**The task:**
Pull out every line of the items below that contains the string "traitement", matching case exactly.

(Information supplied)

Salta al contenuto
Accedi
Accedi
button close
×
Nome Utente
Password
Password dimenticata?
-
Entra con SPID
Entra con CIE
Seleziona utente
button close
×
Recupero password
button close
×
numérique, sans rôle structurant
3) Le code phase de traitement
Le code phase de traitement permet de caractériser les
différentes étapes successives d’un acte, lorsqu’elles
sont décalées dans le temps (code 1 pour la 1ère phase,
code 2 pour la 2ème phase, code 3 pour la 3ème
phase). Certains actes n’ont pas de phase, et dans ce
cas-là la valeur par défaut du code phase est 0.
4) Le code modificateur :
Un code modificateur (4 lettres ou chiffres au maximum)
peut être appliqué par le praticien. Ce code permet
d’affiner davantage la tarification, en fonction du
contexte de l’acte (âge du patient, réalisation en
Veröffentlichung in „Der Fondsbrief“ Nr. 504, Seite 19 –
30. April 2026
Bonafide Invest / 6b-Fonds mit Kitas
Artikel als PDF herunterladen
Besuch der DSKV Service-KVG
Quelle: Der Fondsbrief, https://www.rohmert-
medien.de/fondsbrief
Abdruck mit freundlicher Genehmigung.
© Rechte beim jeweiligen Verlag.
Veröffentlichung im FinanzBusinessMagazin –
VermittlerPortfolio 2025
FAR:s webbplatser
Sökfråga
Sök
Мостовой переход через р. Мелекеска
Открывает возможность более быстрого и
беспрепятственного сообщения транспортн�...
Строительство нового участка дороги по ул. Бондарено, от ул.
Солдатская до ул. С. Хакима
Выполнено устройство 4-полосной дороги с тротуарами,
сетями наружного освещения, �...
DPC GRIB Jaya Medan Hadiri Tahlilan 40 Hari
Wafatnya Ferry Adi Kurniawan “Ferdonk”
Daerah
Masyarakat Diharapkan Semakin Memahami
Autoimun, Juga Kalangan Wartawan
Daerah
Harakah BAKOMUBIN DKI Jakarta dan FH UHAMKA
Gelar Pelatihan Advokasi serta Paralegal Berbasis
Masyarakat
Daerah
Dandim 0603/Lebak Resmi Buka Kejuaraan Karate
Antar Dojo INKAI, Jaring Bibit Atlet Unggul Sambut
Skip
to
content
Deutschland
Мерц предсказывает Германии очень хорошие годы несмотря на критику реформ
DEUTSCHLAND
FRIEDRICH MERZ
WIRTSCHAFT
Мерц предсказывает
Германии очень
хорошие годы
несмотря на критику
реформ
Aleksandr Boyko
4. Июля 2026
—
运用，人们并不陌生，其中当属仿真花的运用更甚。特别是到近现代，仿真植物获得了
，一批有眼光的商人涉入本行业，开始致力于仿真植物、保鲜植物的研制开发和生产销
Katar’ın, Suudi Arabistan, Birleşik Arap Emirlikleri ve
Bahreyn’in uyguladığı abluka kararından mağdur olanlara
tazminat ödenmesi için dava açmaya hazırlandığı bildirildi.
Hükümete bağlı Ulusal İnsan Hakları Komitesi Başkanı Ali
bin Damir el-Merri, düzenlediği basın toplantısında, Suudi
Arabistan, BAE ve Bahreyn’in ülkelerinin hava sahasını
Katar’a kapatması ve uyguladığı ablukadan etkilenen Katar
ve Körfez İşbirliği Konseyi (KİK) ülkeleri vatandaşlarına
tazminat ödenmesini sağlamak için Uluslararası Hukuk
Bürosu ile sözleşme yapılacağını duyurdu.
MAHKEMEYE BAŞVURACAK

(End Information supplied)

**Solution to this task:**
3) Le code phase de traitement
Le code phase de traitement permet de caractériser les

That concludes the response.